WHAT TO PRODUCE
From the listing below, extract every line from its very first line through the line containing "khám phá các", including both of those lines, and reproduce them character for character.

LISTED RECORDS
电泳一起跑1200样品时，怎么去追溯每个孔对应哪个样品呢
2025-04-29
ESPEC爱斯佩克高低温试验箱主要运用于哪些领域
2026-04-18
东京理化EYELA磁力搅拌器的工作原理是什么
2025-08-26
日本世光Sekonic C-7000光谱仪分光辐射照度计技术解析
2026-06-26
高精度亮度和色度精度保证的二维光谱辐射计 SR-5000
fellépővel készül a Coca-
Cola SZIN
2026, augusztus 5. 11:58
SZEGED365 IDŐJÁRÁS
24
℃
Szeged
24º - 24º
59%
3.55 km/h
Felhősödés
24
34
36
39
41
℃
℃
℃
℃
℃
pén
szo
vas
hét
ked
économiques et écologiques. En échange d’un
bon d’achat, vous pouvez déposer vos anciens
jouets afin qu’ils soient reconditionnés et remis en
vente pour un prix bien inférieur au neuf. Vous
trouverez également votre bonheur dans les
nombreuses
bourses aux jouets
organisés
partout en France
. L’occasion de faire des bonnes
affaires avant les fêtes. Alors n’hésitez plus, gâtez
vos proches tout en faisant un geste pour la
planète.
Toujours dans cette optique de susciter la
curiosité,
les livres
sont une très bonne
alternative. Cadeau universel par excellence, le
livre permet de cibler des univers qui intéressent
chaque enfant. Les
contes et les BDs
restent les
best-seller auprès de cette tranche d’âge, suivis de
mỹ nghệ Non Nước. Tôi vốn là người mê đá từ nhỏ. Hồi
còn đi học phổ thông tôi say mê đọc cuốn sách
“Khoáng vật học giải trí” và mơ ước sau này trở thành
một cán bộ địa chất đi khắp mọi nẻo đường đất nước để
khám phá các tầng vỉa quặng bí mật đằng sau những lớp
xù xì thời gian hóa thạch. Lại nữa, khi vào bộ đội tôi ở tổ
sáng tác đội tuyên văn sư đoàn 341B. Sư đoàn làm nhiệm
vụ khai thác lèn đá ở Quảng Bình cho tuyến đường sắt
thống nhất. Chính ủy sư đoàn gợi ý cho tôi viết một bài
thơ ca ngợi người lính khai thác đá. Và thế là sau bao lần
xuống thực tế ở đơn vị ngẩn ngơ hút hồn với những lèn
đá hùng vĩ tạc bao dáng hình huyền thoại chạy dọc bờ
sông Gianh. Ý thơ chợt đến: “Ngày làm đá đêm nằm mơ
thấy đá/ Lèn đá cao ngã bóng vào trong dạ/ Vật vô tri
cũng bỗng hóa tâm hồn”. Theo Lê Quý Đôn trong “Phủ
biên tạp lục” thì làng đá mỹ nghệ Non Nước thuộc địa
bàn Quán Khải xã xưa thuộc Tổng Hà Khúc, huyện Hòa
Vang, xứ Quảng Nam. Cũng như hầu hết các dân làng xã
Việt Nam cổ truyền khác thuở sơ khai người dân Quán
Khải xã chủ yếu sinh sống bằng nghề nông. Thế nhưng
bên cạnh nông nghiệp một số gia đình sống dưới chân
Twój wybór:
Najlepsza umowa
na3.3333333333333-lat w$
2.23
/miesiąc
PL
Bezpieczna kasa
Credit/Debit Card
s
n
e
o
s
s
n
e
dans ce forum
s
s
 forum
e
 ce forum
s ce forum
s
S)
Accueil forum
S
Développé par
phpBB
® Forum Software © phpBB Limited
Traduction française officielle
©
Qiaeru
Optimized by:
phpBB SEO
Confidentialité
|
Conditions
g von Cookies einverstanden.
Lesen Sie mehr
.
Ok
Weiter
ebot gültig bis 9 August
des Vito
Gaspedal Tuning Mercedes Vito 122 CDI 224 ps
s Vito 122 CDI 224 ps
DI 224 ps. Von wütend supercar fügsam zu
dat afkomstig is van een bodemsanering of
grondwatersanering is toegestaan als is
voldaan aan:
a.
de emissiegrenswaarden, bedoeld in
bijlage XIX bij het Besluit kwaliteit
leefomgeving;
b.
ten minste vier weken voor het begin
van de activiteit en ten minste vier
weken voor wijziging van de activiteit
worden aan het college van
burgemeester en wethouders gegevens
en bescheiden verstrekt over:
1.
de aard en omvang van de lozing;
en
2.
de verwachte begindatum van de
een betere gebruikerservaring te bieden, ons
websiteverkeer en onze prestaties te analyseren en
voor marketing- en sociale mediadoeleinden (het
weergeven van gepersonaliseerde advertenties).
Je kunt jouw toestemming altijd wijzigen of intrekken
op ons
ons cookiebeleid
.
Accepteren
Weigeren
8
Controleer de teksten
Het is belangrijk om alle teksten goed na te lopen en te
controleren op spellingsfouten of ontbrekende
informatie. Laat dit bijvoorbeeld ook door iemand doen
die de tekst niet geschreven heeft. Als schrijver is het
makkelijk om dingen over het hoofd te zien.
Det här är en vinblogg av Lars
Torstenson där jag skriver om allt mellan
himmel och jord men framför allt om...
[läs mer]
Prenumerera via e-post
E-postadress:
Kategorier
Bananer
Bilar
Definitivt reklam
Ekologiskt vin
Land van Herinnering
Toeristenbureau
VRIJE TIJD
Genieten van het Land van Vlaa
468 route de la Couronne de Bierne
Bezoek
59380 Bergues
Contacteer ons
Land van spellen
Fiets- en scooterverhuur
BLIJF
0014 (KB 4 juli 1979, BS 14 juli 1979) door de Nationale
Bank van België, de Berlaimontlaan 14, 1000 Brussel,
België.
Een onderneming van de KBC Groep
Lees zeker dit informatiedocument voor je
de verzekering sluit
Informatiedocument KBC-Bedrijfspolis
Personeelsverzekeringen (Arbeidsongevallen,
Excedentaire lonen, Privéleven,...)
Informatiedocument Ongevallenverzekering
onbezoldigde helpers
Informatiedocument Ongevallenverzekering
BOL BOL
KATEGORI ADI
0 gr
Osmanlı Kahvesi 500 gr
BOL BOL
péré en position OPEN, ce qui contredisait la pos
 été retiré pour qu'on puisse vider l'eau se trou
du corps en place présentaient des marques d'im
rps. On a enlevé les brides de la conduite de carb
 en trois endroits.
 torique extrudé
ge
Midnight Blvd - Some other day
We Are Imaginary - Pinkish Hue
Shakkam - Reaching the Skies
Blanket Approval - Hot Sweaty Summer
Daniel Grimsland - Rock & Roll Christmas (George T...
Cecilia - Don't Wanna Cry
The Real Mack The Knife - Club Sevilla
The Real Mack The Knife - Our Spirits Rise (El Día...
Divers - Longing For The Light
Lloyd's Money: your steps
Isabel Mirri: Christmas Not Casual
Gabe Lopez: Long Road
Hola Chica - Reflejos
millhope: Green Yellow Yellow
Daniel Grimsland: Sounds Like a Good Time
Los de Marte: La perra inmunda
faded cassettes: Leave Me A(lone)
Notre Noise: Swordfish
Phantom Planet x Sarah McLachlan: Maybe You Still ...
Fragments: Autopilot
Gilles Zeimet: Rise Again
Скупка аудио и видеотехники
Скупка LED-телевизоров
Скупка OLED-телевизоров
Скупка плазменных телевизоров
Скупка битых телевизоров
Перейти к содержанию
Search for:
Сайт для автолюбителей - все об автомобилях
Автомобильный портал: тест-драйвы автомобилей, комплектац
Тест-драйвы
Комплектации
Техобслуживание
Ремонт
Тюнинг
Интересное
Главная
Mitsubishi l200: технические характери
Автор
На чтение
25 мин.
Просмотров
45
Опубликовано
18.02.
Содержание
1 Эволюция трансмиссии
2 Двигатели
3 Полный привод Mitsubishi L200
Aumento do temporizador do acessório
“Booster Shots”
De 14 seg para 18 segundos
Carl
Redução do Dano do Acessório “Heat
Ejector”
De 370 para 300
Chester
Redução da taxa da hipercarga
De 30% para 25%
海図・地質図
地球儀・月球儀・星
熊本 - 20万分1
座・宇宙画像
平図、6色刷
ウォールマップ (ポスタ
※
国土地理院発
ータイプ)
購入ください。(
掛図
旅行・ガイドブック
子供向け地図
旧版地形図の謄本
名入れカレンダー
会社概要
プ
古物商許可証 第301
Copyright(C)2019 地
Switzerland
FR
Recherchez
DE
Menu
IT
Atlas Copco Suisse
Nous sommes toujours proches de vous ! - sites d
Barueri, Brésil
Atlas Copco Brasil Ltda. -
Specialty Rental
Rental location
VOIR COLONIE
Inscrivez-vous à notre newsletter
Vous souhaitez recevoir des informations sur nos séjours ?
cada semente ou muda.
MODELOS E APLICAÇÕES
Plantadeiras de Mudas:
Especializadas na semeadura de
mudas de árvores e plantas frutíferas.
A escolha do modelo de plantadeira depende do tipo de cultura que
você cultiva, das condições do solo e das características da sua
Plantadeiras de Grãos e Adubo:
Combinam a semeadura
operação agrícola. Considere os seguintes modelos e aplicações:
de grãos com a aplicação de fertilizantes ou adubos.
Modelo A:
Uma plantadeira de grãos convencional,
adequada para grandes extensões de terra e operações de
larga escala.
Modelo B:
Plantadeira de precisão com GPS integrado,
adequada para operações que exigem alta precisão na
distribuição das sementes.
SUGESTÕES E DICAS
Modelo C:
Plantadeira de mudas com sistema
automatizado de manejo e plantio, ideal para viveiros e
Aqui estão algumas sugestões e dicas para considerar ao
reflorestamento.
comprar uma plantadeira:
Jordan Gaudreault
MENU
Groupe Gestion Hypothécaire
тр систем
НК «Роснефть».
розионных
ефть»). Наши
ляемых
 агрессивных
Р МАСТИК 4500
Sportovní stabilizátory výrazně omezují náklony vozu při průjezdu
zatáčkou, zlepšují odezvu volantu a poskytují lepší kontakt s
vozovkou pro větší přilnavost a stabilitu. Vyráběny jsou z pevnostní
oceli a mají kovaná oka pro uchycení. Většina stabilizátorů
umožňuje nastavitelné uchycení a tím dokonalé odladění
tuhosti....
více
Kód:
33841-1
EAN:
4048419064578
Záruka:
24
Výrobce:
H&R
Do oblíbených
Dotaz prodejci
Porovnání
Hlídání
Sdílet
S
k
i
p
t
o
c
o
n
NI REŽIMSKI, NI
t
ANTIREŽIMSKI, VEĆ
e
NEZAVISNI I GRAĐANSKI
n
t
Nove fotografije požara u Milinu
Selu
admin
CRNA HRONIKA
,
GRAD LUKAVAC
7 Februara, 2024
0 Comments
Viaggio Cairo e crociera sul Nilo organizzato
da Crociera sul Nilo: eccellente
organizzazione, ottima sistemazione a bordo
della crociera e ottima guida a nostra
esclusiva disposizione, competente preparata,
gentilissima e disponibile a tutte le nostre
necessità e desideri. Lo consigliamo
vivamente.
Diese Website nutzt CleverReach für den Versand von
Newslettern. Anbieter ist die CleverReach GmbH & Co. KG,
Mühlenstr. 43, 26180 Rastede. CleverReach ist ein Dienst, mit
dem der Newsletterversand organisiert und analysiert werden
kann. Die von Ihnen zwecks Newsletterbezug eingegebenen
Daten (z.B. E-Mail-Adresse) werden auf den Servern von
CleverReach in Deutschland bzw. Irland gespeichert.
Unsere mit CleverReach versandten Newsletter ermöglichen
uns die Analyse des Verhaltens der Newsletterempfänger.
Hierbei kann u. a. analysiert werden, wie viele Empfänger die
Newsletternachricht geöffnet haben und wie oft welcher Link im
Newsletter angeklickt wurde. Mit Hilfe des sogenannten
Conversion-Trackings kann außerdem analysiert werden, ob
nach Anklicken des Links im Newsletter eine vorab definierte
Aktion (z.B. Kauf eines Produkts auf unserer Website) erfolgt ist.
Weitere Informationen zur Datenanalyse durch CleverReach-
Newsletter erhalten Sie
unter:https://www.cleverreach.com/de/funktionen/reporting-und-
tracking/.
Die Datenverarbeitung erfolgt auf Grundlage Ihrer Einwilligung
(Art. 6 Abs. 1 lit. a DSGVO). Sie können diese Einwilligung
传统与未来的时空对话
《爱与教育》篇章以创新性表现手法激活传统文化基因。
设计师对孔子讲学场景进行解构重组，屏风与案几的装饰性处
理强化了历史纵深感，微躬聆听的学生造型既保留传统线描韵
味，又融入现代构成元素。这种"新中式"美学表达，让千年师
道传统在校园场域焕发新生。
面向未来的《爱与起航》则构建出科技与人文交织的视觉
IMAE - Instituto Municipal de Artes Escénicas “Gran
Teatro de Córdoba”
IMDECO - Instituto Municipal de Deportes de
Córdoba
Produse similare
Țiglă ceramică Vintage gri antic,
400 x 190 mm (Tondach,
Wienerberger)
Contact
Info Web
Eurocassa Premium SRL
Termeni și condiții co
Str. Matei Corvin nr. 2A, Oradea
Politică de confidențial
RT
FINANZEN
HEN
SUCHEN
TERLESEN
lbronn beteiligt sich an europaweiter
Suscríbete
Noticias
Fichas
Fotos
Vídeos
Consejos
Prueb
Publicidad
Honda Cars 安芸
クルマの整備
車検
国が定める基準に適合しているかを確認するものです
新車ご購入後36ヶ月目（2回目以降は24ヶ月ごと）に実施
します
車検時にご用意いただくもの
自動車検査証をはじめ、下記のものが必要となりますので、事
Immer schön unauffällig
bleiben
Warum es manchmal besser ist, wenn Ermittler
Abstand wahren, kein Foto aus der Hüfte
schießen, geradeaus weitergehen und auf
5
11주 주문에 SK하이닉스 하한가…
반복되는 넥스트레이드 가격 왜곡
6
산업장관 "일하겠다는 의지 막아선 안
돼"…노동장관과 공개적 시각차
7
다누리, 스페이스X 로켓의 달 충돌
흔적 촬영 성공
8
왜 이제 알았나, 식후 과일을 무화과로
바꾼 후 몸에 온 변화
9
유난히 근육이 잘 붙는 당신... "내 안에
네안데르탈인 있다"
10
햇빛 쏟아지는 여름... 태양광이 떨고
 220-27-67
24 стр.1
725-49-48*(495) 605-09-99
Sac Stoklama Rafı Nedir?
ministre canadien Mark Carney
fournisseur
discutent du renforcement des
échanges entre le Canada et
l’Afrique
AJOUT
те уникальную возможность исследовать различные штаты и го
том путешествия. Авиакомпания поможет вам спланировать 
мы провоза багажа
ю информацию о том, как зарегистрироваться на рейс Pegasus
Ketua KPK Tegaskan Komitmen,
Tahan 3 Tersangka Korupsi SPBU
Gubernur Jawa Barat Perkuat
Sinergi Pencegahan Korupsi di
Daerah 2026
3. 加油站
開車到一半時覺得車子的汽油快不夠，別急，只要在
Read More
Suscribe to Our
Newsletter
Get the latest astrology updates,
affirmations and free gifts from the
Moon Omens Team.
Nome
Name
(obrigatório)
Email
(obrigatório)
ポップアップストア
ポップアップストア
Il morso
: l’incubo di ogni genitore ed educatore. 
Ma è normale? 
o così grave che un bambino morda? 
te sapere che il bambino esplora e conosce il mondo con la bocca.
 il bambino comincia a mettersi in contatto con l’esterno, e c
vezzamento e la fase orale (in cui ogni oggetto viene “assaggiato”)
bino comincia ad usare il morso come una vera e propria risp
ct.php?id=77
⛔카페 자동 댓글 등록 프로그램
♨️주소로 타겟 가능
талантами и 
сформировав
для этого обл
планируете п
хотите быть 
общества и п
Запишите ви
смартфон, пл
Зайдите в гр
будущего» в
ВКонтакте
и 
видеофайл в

WRITTEN ANSWER
电泳一起跑1200样品时，怎么去追溯每个孔对应哪个样品呢
2025-04-29
ESPEC爱斯佩克高低温试验箱主要运用于哪些领域
2026-04-18
东京理化EYELA磁力搅拌器的工作原理是什么
2025-08-26
日本世光Sekonic C-7000光谱仪分光辐射照度计技术解析
2026-06-26
高精度亮度和色度精度保证的二维光谱辐射计 SR-5000
fellépővel készül a Coca-
Cola SZIN
2026, augusztus 5. 11:58
SZEGED365 IDŐJÁRÁS
24
℃
Szeged
24º - 24º
59%
3.55 km/h
Felhősödés
24
34
36
39
41
℃
℃
℃
℃
℃
pén
szo
vas
hét
ked
économiques et écologiques. En échange d’un
bon d’achat, vous pouvez déposer vos anciens
jouets afin qu’ils soient reconditionnés et remis en
vente pour un prix bien inférieur au neuf. Vous
trouverez également votre bonheur dans les
nombreuses
bourses aux jouets
organisés
partout en France
. L’occasion de faire des bonnes
affaires avant les fêtes. Alors n’hésitez plus, gâtez
vos proches tout en faisant un geste pour la
planète.
Toujours dans cette optique de susciter la
curiosité,
les livres
sont une très bonne
alternative. Cadeau universel par excellence, le
livre permet de cibler des univers qui intéressent
chaque enfant. Les
contes et les BDs
restent les
best-seller auprès de cette tranche d’âge, suivis de
mỹ nghệ Non Nước. Tôi vốn là người mê đá từ nhỏ. Hồi
còn đi học phổ thông tôi say mê đọc cuốn sách
“Khoáng vật học giải trí” và mơ ước sau này trở thành
một cán bộ địa chất đi khắp mọi nẻo đường đất nước để
khám phá các tầng vỉa quặng bí mật đằng sau những lớp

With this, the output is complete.